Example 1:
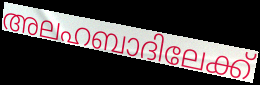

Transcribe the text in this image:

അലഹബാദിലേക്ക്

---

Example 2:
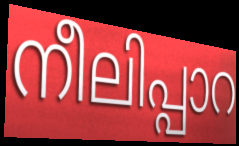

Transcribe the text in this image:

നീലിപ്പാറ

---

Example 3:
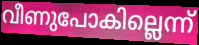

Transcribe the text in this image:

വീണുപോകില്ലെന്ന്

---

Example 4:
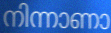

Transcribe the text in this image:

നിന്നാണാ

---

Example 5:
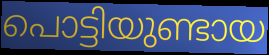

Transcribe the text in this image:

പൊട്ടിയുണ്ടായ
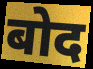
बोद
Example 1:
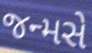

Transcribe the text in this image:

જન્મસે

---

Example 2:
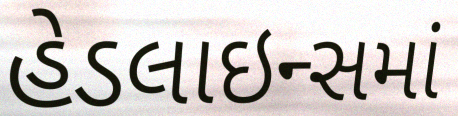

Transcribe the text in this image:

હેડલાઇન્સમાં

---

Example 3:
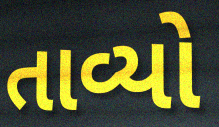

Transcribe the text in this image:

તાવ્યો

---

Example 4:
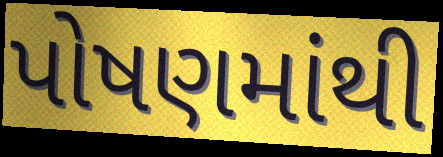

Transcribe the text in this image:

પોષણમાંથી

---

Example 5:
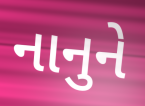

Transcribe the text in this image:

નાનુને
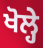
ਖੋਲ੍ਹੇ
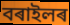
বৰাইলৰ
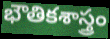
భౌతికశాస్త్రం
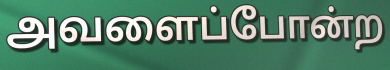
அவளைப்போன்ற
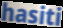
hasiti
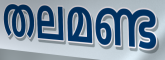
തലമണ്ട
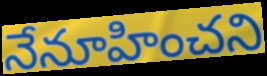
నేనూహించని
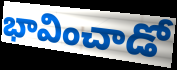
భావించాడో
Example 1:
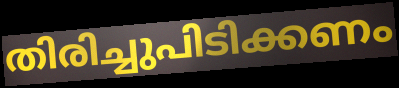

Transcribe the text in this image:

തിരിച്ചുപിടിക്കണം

* **WHAT YOU ARE ASKED TO DO**: Rewrite all the rows above as a Markdown table with the columns Line No. and Text, giving each non-blank line its own numbered entry and leaving the pictures out.

* **FINISHED TASK**:
| Line No. | Text |
|---|---|
| 1 | Example 1: |
| 2 | Transcribe the text in this image: |
| 3 | അലഹബാദിലേക്ക് |
| 4 | --- |
| 5 | Example 2: |
| 6 | Transcribe the text in this image: |
| 7 | നീലിപ്പാറ |
| 8 | --- |
| 9 | Example 3: |
| 10 | Transcribe the text in this image: |
| 11 | വീണുപോകില്ലെന്ന് |
| 12 | --- |
| 13 | Example 4: |
| 14 | Transcribe the text in this image: |
| 15 | നിന്നാണാ |
| 16 | --- |
| 17 | Example 5: |
| 18 | Transcribe the text in this image: |
| 19 | പൊട്ടിയുണ്ടായ |
| 20 | बोद |
| 21 | Example 1: |
| 22 | Transcribe the text in this image: |
| 23 | જન્મસે |
| 24 | --- |
| 25 | Example 2: |
| 26 | Transcribe the text in this image: |
| 27 | હેડલાઇન્સમાં |
| 28 | --- |
| 29 | Example 3: |
| 30 | Transcribe the text in this image: |
| 31 | તાવ્યો |
| 32 | --- |
| 33 | Example 4: |
| 34 | Transcribe the text in this image: |
| 35 | પોષણમાંથી |
| 36 | --- |
| 37 | Example 5: |
| 38 | Transcribe the text in this image: |
| 39 | નાનુને |
| 40 | ਖੋਲ੍ਹੇ |
| 41 | বৰাইলৰ |
| 42 | భౌతికశాస్త్రం |
| 43 | அவளைப்போன்ற |
| 44 | hasiti |
| 45 | തലമണ്ട |
| 46 | నేనూహించని |
| 47 | భావించాడో |
| 48 | Example 1: |
| 49 | Transcribe the text in this image: |
| 50 | തിരിച്ചുപിടിക്കണം |